Seismologists are making significant progress in using machine learning to enhance earthquake forecasts, with three new studies demonstrating the effectiveness of deep-learning models in comparison to conventional approaches.
These advancements are preliminary but offer hope for improving earthquake predictions in specific scenarios, such as assessing the risk of aftershocks following a significant earthquake.
Earthquake forecasts do not provide precise predictions of when, where, and with what magnitude an earthquake will occur, as such predictions have proven unreliable. Instead, seismologists focus on statistical analyses to understand broader trends, like predicting the likelihood of aftershocks in the days to weeks after a major earthquake.
Machine learning seems well-suited to improving earthquake forecasts, as it excels at analyzing vast datasets and recognizing patterns. Seismology benefits from extensive global earthquake data. However, extracting meaningful patterns from earthquake data has been challenging due to the rarity of large earthquakes.
In recent years, machine learning has aided in identifying previously unnoticed small earthquakes in seismic records, expanding earthquake catalogs and enabling further machine-learning analysis.
The three new studies employ neural-network-based approaches to improve earthquake forecasting compared to conventional models.

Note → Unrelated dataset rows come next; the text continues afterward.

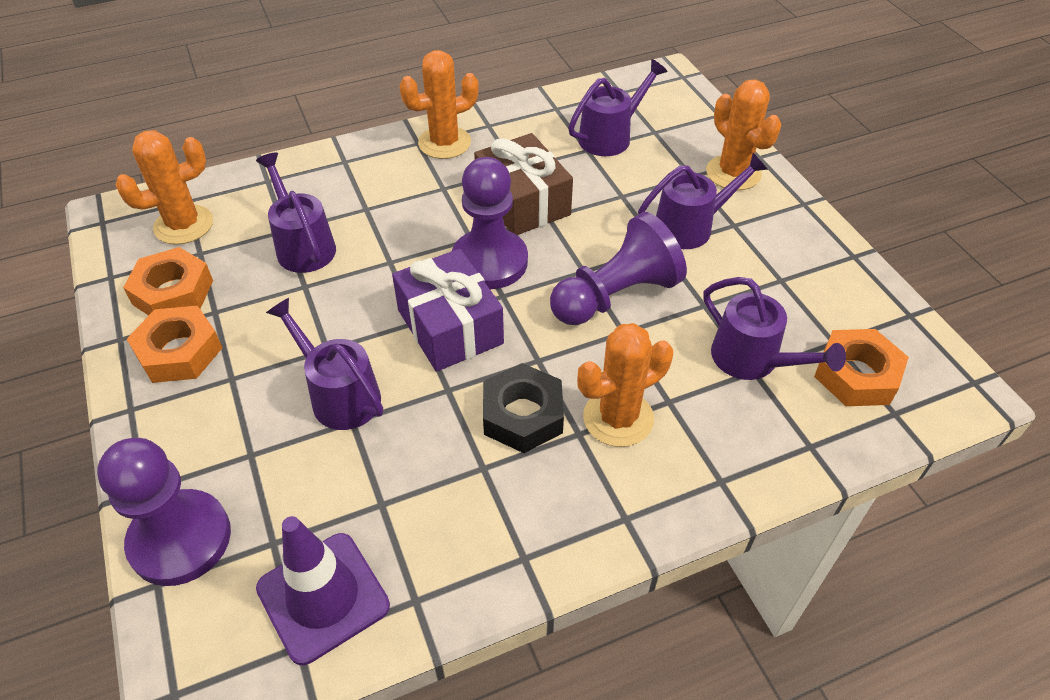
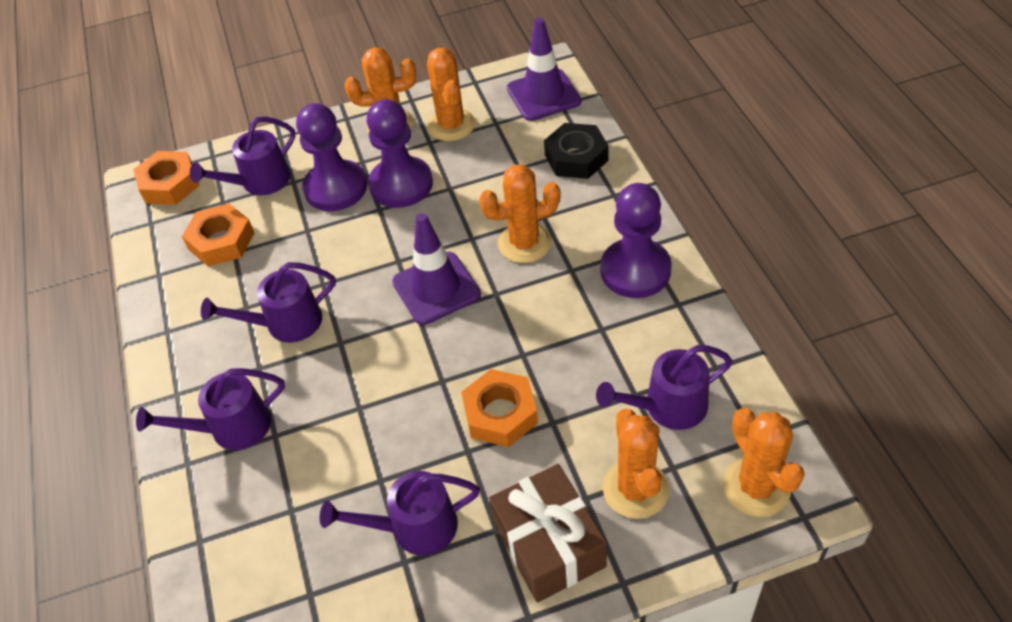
orange cactus: [116,130,213,245] [399,50,479,159] [577,323,673,447] [706,79,782,190] = 4 -> [345,47,416,132] [427,47,476,141] [479,164,561,263] [603,408,669,519] [723,408,805,517] = 5
purple gift: [392,249,504,372] = 1 -> none = 0
purple traffic cone: [256,516,390,665] = 1 -> [392,213,481,325] [507,18,581,121] = 2

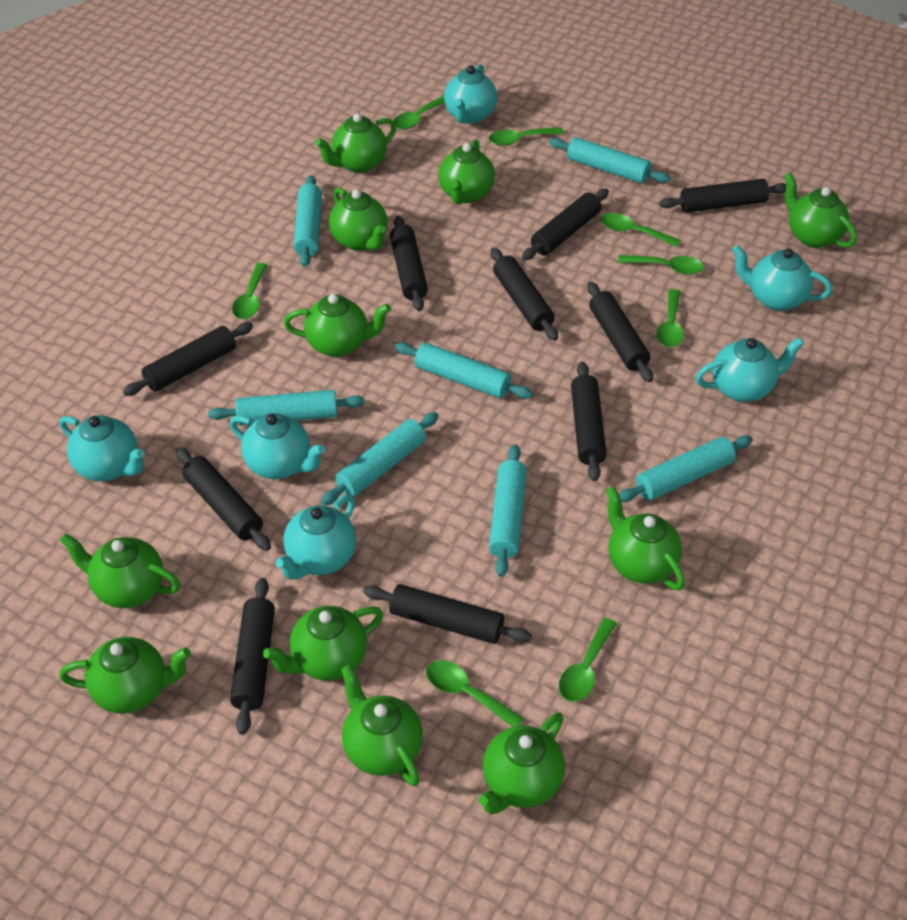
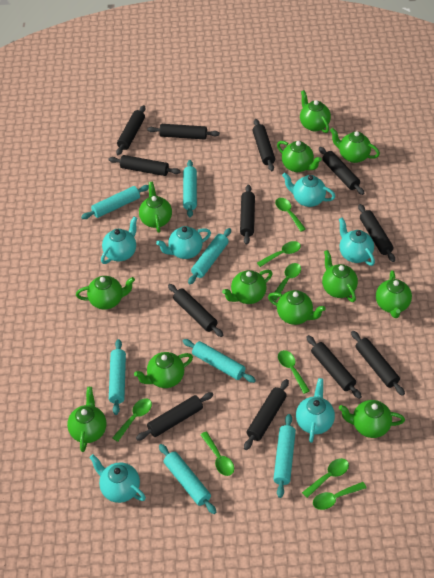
black rolling pin: [123,322,253,396] [176,447,271,551] [230,578,275,735] [363,584,532,644] [390,216,428,311] [491,248,558,341] [522,189,609,260] [571,362,607,481] [587,282,653,382] [659,179,786,213] = 10 -> [108,155,181,176] [116,105,146,155] [136,392,213,441] [147,124,220,140] [168,284,223,337] [240,185,255,245] [244,379,289,450] [252,119,275,171] [306,335,362,399] [319,147,364,195] [351,331,405,396] [358,204,395,262] = 12
green teapot: [59,637,191,713] [60,534,180,608] [263,606,383,680] [284,294,391,357] [315,113,397,173] [329,187,388,251] [341,665,423,786] [438,139,495,204] [479,713,565,814] [606,486,685,590] [784,172,857,248] = 11 -> [67,387,106,452] [76,276,135,310] [134,352,193,388] [139,182,172,233] [222,270,272,304] [268,290,326,325] [277,141,322,172] [300,90,331,133] [322,250,358,302] [330,128,380,163] [339,400,405,438] [376,270,412,318] = 12

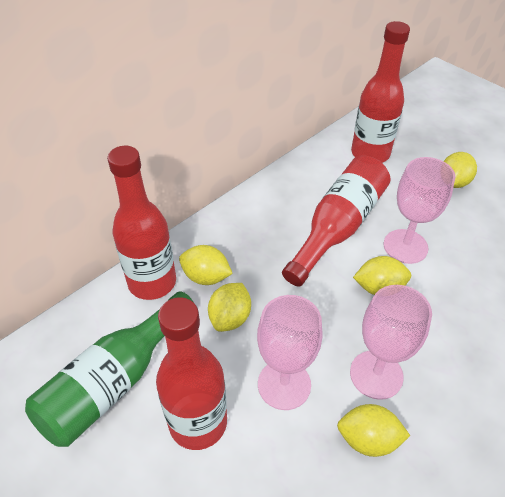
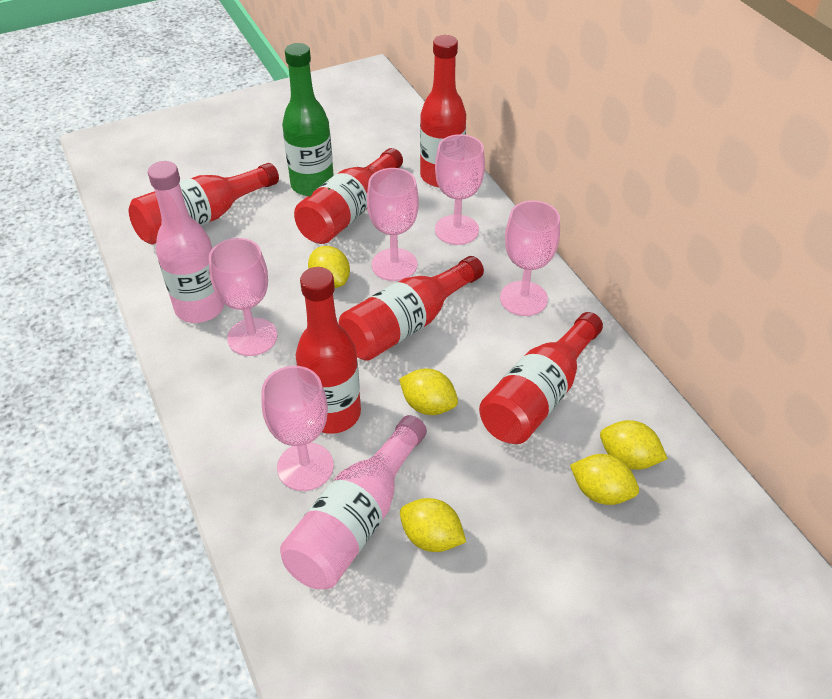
pink bottle: none = 0 -> [148,161,224,323] [280,415,427,589] = 2
pink goblet: [257,295,323,410] [350,285,432,400] [384,157,456,264] = 3 -> [209,238,278,356] [262,366,334,491] [367,168,419,281] [435,134,485,245] [500,200,560,316] = 5
red bottle: [107,146,176,300] [156,297,227,450] [282,155,391,287] [351,21,410,163] = 4 -> [129,163,279,245] [294,148,403,244] [296,267,361,434] [338,256,484,361] [420,35,466,187] [479,312,603,444] = 6

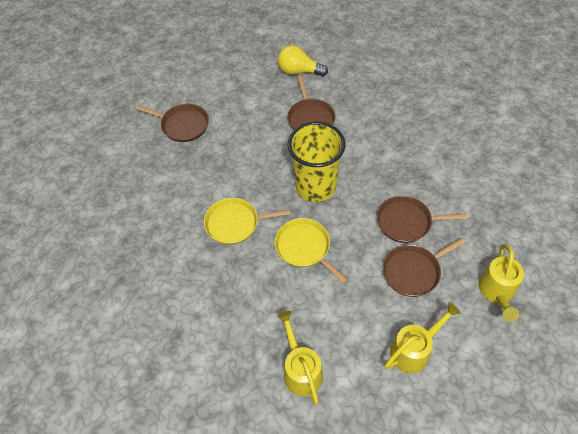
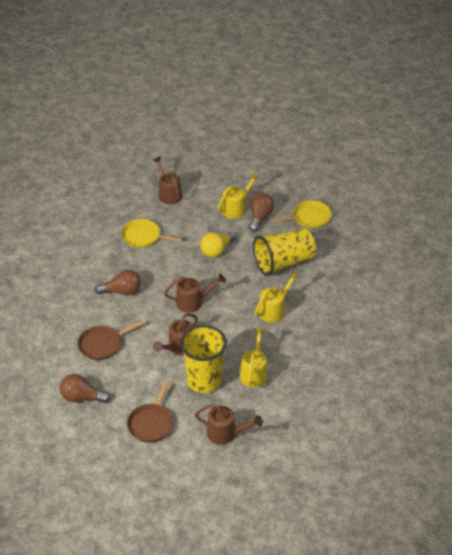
brown light bulb: none = 0 -> [60,374,110,403] [95,270,141,295] [249,193,274,232] = 3
brown pan: [136,104,209,142] [287,76,336,130] [377,196,467,243] [383,238,466,297] = 4 -> [78,321,143,360] [127,381,173,443] = 2
brown watering can: none = 0 -> [153,157,182,204] [153,313,198,356] [164,274,226,313] [195,404,263,445] = 4
yellow cup: [288,122,345,202] = 1 -> [180,325,227,393] [253,228,316,276] = 2

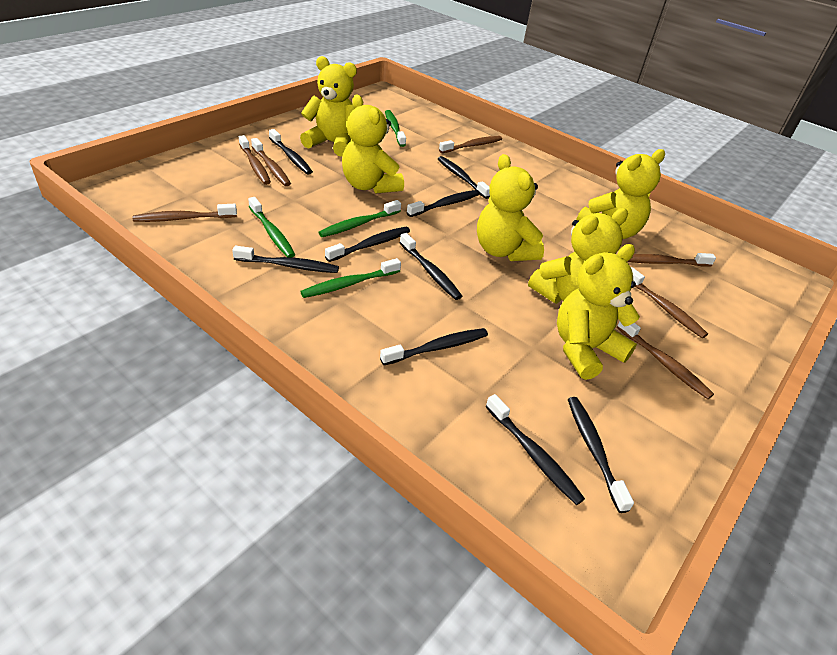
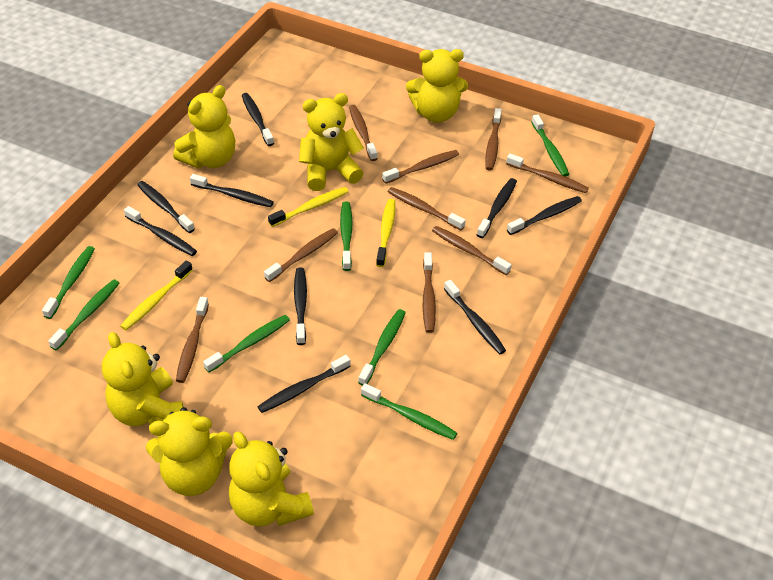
brown toothbrush: [132,204,237,222] [239,135,271,185] [251,138,291,186] [439,136,502,153] [617,321,714,399] [627,253,716,267] [631,267,708,338] = 7 -> [176,297,209,383] [264,228,338,282] [349,105,378,161] [382,150,459,184] [388,187,466,230] [423,252,436,333] [432,226,511,275] [485,108,502,171] [506,153,589,193] = 9
green toothbrush: [248,197,295,257] [300,258,401,298] [318,200,401,237] [385,110,406,147] = 4 -> [42,246,95,319] [48,279,119,350] [203,315,290,372] [340,202,353,271] [358,309,406,386] [361,383,457,440] [532,114,569,177] = 7
yellow toothbrush: none = 0 -> [120,261,193,330] [268,187,348,227] [376,199,395,267] = 3

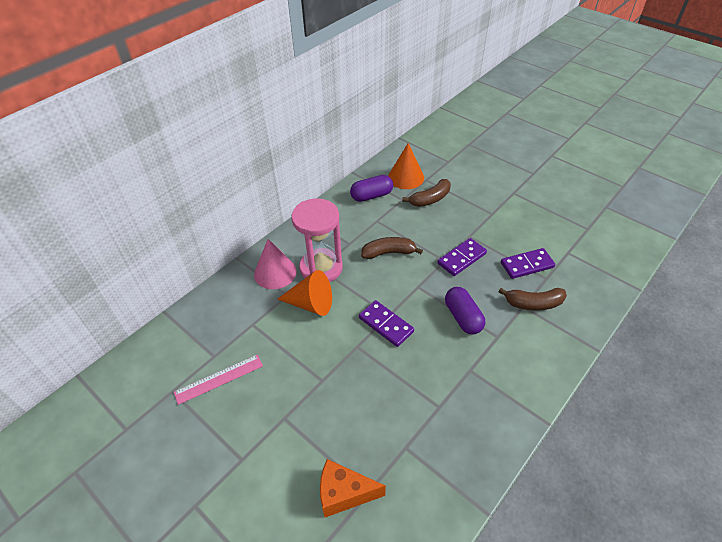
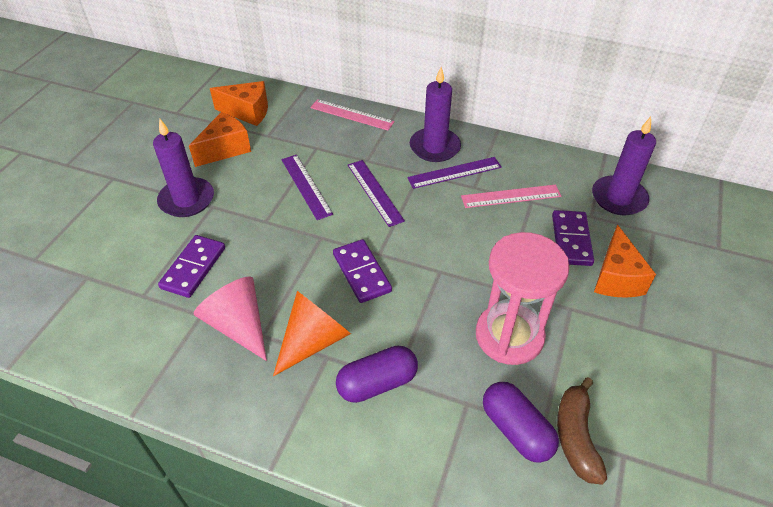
brown banana: [361,237,423,259] [402,179,451,207] [499,288,567,310] = 3 -> [557,377,607,485] = 1
orange cheese: [320,459,386,517] = 1 -> [189,112,251,167] [210,81,268,126] [594,224,656,298] = 3
orange cone: [277,270,332,316] [388,143,424,189] = 2 -> [273,291,351,376] = 1
pink ruler: [174,355,263,405] = 1 -> [310,99,395,130] [461,184,561,208] = 2
purple candle: none = 0 -> [153,118,214,217] [410,67,461,162] [592,117,656,215] = 3
purple ruler: none = 0 -> [281,155,333,220] [348,160,405,227] [407,157,502,189] = 3

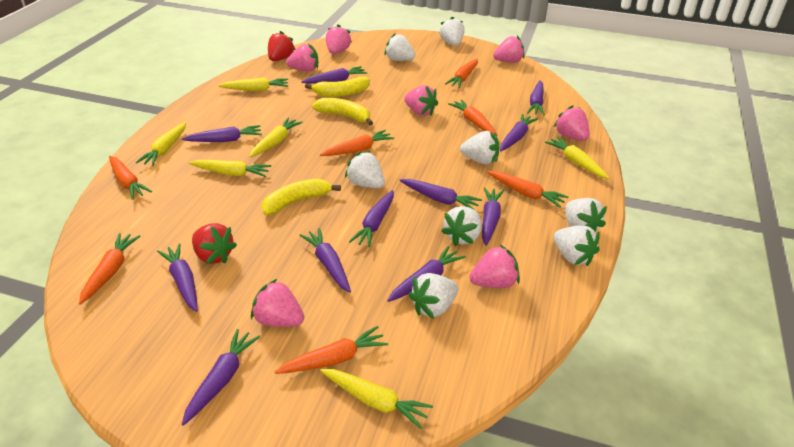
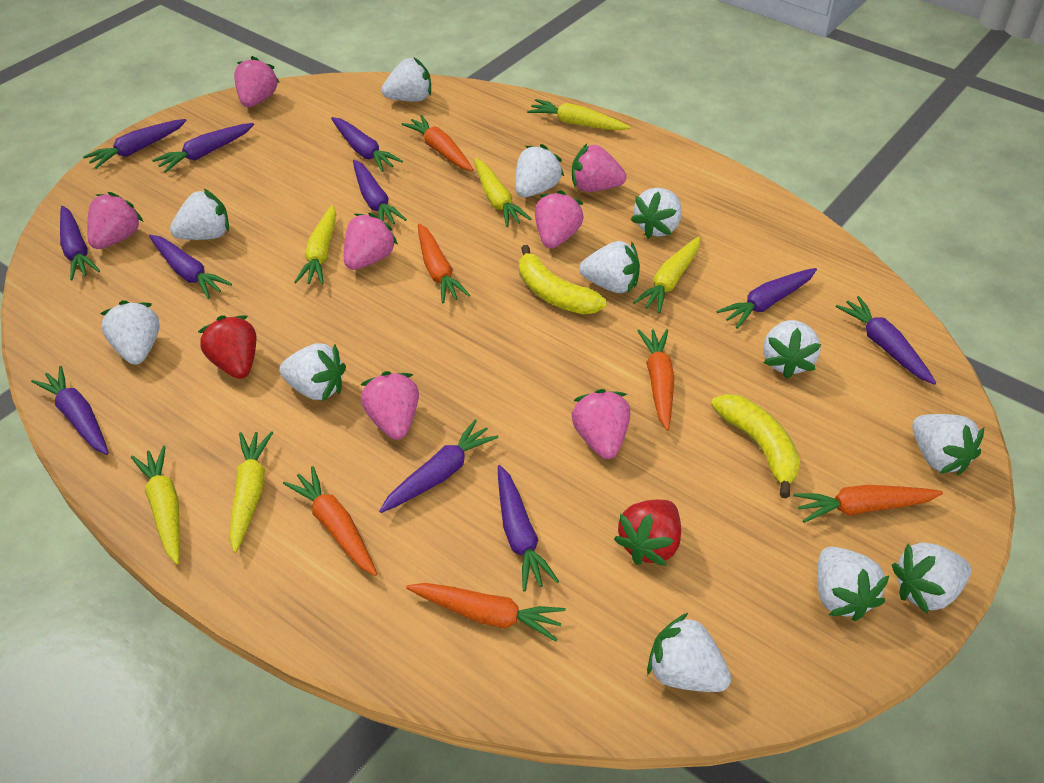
orange carrot: [79,233,140,305] [109,156,152,200] [275,326,388,374] [320,130,394,156] [445,59,478,88] [448,99,498,136] [487,171,568,208] = 7 -> [283,466,377,576] [401,115,474,171] [406,583,566,642] [418,223,470,303] [638,329,675,430] [793,485,943,523] = 6
white strawberry: [345,151,385,188] [384,34,416,61] [409,273,458,319] [439,17,464,46] [441,206,482,246] [460,131,500,165] [553,225,600,266] [565,198,607,232] = 8 -> [100,300,160,365] [170,189,229,240] [279,343,346,402] [382,58,431,101] [515,144,564,197] [579,241,640,293] [631,188,682,239] [647,613,731,692] [763,320,821,379] [817,547,890,621] [892,542,971,614] [912,414,984,475] = 12
yellow banana: [262,179,341,215] [305,77,370,97] [312,98,373,125] = 3 -> [519,245,607,314] [711,394,800,498] = 2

One study focused on southern California earthquake data from 2008 to 2021, another on earthquakes in central Italy in 2016-17, and the third on Japanese earthquake data spanning 30 years. These models outperformed traditional methods in forecasting earthquake occurrences and magnitudes.
While these models represent a promising step forward, they are not considered breakthroughs in their current form. However, they show potential for incorporating machine learning into daily earthquake forecasting. As earthquake datasets continue to grow, machine learning’s capacity to work with extensive data makes it a valuable tool for the field.
Seismologists anticipate that agencies like the US Geological Survey (USGS) will begin using machine-learning models alongside traditional ones, potentially transitioning to machine learning entirely if it proves superior. This could lead to improved forecasts in situations like aftershocks, which can disrupt lives for extended periods.
Despite these advancements, experts emphasize the importance of earthquake preparedness and building safety, as machine learning models are not a substitute for proper precautions.